[Task inputs — start]

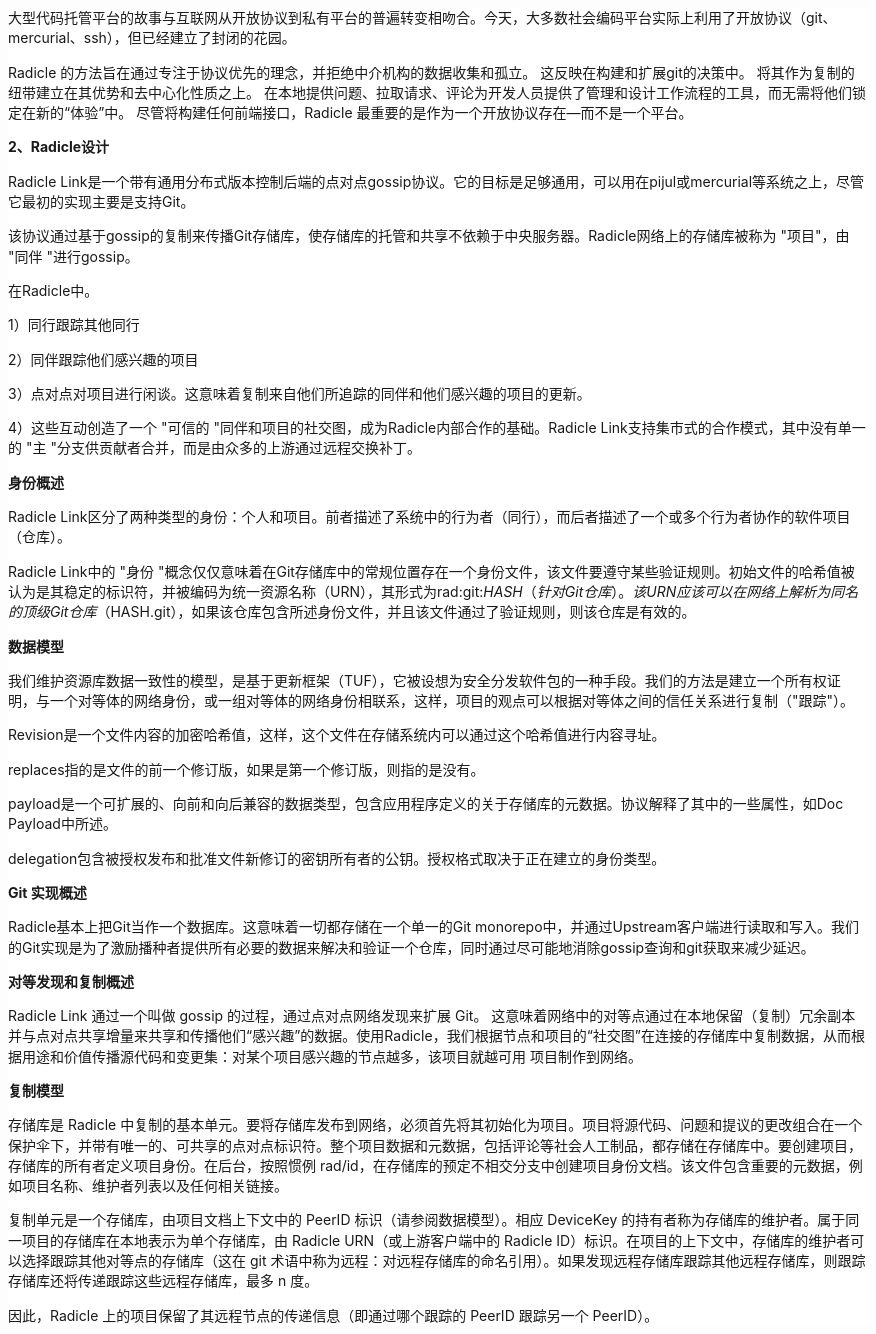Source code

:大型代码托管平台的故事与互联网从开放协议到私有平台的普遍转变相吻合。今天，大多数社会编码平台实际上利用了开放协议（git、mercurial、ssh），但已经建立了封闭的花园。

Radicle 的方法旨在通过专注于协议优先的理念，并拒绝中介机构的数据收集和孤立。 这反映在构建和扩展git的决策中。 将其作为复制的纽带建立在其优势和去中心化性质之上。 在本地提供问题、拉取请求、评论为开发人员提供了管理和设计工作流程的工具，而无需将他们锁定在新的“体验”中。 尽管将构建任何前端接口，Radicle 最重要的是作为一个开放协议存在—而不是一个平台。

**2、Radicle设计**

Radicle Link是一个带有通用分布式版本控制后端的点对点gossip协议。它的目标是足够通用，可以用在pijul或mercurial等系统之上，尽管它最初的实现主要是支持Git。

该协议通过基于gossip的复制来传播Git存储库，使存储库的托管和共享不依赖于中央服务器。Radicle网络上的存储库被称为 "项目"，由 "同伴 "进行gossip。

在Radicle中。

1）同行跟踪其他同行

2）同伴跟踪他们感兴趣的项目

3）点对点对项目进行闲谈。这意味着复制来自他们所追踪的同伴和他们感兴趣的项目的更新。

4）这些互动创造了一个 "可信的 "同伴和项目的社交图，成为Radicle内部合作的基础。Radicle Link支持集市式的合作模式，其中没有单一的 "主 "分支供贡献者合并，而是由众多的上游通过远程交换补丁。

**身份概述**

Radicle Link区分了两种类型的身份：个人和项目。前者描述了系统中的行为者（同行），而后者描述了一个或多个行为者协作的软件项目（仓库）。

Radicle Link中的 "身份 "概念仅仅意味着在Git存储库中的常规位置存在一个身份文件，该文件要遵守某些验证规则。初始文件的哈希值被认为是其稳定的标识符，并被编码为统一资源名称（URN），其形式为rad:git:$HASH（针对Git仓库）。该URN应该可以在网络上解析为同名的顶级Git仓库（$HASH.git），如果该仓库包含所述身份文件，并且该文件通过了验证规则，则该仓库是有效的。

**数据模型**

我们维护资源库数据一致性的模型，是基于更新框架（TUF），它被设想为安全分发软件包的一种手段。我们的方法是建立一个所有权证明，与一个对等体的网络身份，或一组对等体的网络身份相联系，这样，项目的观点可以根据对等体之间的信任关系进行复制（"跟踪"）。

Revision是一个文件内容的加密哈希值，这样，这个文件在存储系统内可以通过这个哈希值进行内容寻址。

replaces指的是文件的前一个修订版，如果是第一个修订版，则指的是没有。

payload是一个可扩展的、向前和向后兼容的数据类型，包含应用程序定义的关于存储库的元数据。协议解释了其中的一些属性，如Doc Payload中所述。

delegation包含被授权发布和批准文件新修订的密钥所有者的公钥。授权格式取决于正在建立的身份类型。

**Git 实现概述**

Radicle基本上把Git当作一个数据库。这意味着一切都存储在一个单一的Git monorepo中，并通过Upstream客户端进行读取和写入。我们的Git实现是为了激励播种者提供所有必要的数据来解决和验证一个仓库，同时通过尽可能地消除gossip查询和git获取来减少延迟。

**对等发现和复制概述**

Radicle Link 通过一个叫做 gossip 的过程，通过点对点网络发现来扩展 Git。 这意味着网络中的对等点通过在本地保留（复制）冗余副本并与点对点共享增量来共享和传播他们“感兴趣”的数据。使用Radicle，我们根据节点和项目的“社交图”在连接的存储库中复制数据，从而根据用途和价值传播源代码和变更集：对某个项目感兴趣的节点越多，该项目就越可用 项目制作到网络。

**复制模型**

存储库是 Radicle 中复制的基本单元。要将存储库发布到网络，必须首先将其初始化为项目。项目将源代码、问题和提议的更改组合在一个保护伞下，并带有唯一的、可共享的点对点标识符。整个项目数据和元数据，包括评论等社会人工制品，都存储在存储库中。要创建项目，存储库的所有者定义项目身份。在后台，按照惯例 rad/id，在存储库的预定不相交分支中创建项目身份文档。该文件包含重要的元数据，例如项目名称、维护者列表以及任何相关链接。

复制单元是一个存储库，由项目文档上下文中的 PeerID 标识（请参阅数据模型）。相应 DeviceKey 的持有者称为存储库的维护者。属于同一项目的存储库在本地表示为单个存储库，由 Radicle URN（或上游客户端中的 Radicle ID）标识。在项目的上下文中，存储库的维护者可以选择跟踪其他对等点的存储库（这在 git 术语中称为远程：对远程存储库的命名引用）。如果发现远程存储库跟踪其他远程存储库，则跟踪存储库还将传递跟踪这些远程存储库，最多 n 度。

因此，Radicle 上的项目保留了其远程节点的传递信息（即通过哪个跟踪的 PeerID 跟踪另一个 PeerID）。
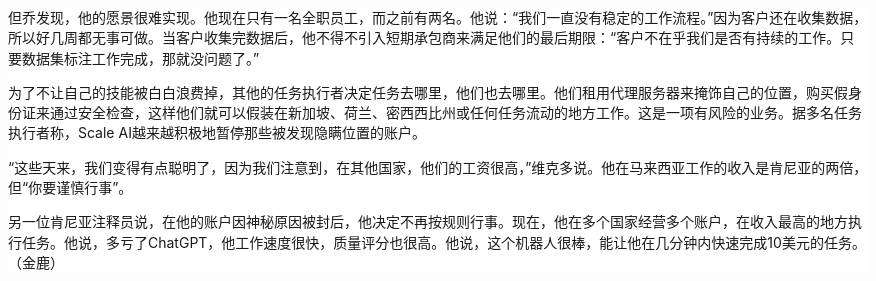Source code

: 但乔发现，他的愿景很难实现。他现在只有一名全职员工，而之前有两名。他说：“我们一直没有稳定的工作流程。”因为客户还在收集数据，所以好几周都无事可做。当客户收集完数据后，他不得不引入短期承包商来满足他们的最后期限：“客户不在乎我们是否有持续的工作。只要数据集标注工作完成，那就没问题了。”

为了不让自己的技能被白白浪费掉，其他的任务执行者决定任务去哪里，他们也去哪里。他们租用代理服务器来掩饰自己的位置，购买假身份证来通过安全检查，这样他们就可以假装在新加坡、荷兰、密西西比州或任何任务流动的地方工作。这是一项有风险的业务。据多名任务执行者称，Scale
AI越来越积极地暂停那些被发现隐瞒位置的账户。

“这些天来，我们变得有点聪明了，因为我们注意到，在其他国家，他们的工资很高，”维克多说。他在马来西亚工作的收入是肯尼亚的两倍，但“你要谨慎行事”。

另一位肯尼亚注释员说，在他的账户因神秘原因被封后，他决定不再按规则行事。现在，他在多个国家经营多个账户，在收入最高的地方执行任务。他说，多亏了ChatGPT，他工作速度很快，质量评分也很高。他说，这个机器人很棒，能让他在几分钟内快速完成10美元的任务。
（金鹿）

[Task inputs — finish]

Repeat verbatim the lines between the start of the data and the line containing "我们维护资源库数据一致性的模", both ends included, omitting all pictures.

Solution for this exercise =>
Source code

:大型代码托管平台的故事与互联网从开放协议到私有平台的普遍转变相吻合。今天，大多数社会编码平台实际上利用了开放协议（git、mercurial、ssh），但已经建立了封闭的花园。

Radicle 的方法旨在通过专注于协议优先的理念，并拒绝中介机构的数据收集和孤立。 这反映在构建和扩展git的决策中。 将其作为复制的纽带建立在其优势和去中心化性质之上。 在本地提供问题、拉取请求、评论为开发人员提供了管理和设计工作流程的工具，而无需将他们锁定在新的“体验”中。 尽管将构建任何前端接口，Radicle 最重要的是作为一个开放协议存在—而不是一个平台。

**2、Radicle设计**

Radicle Link是一个带有通用分布式版本控制后端的点对点gossip协议。它的目标是足够通用，可以用在pijul或mercurial等系统之上，尽管它最初的实现主要是支持Git。

该协议通过基于gossip的复制来传播Git存储库，使存储库的托管和共享不依赖于中央服务器。Radicle网络上的存储库被称为 "项目"，由 "同伴 "进行gossip。

在Radicle中。

1）同行跟踪其他同行

2）同伴跟踪他们感兴趣的项目

3）点对点对项目进行闲谈。这意味着复制来自他们所追踪的同伴和他们感兴趣的项目的更新。

4）这些互动创造了一个 "可信的 "同伴和项目的社交图，成为Radicle内部合作的基础。Radicle Link支持集市式的合作模式，其中没有单一的 "主 "分支供贡献者合并，而是由众多的上游通过远程交换补丁。

**身份概述**

Radicle Link区分了两种类型的身份：个人和项目。前者描述了系统中的行为者（同行），而后者描述了一个或多个行为者协作的软件项目（仓库）。

Radicle Link中的 "身份 "概念仅仅意味着在Git存储库中的常规位置存在一个身份文件，该文件要遵守某些验证规则。初始文件的哈希值被认为是其稳定的标识符，并被编码为统一资源名称（URN），其形式为rad:git:$HASH（针对Git仓库）。该URN应该可以在网络上解析为同名的顶级Git仓库（$HASH.git），如果该仓库包含所述身份文件，并且该文件通过了验证规则，则该仓库是有效的。

**数据模型**

我们维护资源库数据一致性的模型，是基于更新框架（TUF），它被设想为安全分发软件包的一种手段。我们的方法是建立一个所有权证明，与一个对等体的网络身份，或一组对等体的网络身份相联系，这样，项目的观点可以根据对等体之间的信任关系进行复制（"跟踪"）。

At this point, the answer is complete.